Quad-core ARMv8 Cortex-A72 @ 1.5GHz or 1.8GHz depending on revision.

One of the biggest performance upgrades in the Pi 4 was the separation of the USB controller from the processor's internal bus.

SoC, highlighting the four Cortex-A72 CPU cores and the VideoCore VI GPU. Power Management : It maps out the transition to USB-C power

: Wiring for the 5V DC power supply (minimum 3A recommended). Raspberry Pi 4 Model B Full Schematic

Power regulation is governed by the MaxLinear MxL7704 Power Management Integrated Circuit (PMIC). The schematic details how this single chip splits the incoming 5V rail into several sub-rails required by the BCM2711 and on-board peripherals:

Because of these omissions, a hardware designer who wants to build a cannot do so using only the official document. That is by design: the schematic provides enough information to use the Pi as a component in a larger system, but not to replicate the Pi itself.

The RAM is stacked on top of the SoC using technology, which saves board space. The schematic does not show the internal routing to the RAM chips; only the power and control signals are exposed. Available RAM sizes are 1 GB, 2 GB, 4 GB, and later 8 GB. Quad-core ARMv8 Cortex-A72 @ 1

Nevertheless, the reduced schematics are extremely useful. They contain enough information to understand the board’s architecture, build compatible HATs (Hardware Attached on Top), diagnose many power or I/O problems, and even derive some of the missing details through reverse engineering and community collaboration.

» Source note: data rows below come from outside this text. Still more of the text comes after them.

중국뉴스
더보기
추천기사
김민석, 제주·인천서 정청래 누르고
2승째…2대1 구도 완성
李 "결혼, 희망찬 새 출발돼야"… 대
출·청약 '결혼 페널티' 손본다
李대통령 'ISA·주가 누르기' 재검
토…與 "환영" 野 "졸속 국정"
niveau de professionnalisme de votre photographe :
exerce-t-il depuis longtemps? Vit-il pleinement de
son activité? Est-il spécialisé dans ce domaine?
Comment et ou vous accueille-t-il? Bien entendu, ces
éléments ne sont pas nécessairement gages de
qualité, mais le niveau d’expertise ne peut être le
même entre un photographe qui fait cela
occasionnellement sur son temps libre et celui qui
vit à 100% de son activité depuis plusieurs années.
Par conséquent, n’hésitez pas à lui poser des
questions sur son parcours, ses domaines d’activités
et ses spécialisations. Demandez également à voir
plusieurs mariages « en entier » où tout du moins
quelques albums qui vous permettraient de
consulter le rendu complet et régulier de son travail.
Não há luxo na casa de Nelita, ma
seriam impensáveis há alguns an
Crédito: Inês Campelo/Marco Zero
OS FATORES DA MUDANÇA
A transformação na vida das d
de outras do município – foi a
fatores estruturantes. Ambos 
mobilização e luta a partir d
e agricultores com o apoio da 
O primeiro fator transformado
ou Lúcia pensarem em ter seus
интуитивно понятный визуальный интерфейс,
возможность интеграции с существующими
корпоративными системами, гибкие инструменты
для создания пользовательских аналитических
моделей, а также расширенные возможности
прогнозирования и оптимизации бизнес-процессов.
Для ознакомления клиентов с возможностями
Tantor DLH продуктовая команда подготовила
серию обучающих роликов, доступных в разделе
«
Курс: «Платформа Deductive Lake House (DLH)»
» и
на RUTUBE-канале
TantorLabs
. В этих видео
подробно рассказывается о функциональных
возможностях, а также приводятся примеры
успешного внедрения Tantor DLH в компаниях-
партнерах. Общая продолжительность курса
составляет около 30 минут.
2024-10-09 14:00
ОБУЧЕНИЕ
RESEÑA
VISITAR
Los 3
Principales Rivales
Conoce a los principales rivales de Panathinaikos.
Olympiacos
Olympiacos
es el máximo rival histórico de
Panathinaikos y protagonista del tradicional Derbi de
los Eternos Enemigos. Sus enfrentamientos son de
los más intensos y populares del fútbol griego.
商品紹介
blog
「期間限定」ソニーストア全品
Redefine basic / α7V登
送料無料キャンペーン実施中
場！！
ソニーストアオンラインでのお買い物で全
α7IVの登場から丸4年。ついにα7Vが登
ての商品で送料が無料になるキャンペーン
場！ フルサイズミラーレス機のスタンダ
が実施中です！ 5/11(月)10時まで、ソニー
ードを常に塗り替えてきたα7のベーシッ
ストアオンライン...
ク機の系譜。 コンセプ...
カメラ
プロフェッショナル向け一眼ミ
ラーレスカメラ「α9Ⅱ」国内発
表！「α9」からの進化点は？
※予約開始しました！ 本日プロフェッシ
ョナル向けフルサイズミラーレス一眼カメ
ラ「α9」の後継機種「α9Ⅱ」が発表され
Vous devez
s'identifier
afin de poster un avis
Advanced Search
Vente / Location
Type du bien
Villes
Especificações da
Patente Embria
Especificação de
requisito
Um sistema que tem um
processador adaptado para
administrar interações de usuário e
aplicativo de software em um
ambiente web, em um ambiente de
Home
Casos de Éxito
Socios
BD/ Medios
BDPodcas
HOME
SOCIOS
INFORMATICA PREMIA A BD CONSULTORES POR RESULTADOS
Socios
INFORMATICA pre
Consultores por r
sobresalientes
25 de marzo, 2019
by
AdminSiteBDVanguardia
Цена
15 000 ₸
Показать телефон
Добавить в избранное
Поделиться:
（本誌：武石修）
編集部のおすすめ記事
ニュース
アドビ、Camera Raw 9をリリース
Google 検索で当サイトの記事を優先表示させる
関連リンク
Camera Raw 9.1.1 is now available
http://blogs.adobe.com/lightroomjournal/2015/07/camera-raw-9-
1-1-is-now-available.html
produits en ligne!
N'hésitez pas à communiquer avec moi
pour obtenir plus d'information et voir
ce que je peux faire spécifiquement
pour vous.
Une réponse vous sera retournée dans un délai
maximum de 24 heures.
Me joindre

The Raspberry Pi 4 is offered in 1GB, 2GB, 4GB, and 8GB configurations. The memory layout on the schematic utilizes a high-speed, multi-channel LPDDR4 interface.

: Provides electrical specifications, thermal limits, and physical dimensions essential for hardware integration. Power Management : It maps out the transition

Because the official link is well known, many educational and maker websites mirror the same PDF for convenience:

By looking at the original schematic, engineers spotted the error: The two CC lines are shorted together before connecting to a single 5.1kΩ resistor (often labeled R79). This made the Pi 4 incompatible with "e-marked" active USB-C cables (like the ones used for MacBooks), as the charger detected an audio adapter accessory instead of a computer. Although fixed in later hardware revisions, the schematic remains a perfect textbook case of a USB-C power design pitfall.

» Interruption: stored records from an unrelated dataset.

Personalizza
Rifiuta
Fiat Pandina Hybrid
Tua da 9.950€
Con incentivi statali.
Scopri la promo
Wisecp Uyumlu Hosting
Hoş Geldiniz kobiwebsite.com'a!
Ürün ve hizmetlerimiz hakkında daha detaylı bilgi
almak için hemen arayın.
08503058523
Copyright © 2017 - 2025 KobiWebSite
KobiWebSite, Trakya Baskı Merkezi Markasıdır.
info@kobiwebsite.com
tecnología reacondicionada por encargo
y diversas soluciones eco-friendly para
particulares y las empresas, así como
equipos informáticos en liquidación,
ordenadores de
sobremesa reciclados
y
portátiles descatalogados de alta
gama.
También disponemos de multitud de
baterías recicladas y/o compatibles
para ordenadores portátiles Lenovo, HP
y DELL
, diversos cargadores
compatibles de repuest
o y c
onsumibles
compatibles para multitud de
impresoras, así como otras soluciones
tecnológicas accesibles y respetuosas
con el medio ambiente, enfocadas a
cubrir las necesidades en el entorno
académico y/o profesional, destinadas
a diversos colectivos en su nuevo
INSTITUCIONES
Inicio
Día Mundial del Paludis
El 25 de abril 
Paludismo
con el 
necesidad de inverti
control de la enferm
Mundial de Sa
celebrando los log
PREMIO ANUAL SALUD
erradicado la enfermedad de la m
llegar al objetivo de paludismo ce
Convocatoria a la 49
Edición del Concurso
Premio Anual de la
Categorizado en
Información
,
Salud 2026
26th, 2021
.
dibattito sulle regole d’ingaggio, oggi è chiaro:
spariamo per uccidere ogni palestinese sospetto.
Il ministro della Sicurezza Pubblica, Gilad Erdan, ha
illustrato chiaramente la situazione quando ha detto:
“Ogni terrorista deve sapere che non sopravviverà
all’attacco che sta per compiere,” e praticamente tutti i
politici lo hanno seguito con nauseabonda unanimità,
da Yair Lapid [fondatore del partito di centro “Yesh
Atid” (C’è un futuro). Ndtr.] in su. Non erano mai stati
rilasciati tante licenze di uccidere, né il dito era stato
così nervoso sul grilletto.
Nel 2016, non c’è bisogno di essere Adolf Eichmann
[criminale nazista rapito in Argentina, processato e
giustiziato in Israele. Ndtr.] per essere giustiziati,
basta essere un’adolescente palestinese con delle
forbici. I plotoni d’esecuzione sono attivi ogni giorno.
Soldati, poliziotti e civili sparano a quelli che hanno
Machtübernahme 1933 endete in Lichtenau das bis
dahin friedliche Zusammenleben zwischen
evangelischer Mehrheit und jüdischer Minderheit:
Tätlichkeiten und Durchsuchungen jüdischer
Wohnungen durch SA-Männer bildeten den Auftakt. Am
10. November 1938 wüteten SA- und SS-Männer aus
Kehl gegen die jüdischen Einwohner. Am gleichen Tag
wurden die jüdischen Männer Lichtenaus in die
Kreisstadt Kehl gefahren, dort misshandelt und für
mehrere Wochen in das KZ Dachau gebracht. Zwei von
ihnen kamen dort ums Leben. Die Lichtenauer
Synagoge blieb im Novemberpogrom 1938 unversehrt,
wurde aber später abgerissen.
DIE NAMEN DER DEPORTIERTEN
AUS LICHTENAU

Supplies the PCIe controller and the Gigabit Ethernet PHY. USB-C CC Pin Revision Note

Many industrial automation companies use Compute Module 4 (CM4) instead of the standard Pi 4. Because the CM4 shares the BCM2711 architecture, studying the Pi 4 Model B schematic allows engineers to see exactly how to implement stable USB 3.0 layouts, HDMI filter networks, and PMIC configurations on their own custom baseboards. Advanced Troubleshooting and Component-Level Repair

The VL805 is a PCIe‑to‑USB 3.0 host controller. It takes one lane of PCIe from the BCM2711 and provides the two blue USB 3.0 ports on the board. The schematic shows the PCIe differential pairs (TX/RX) and the reference clock.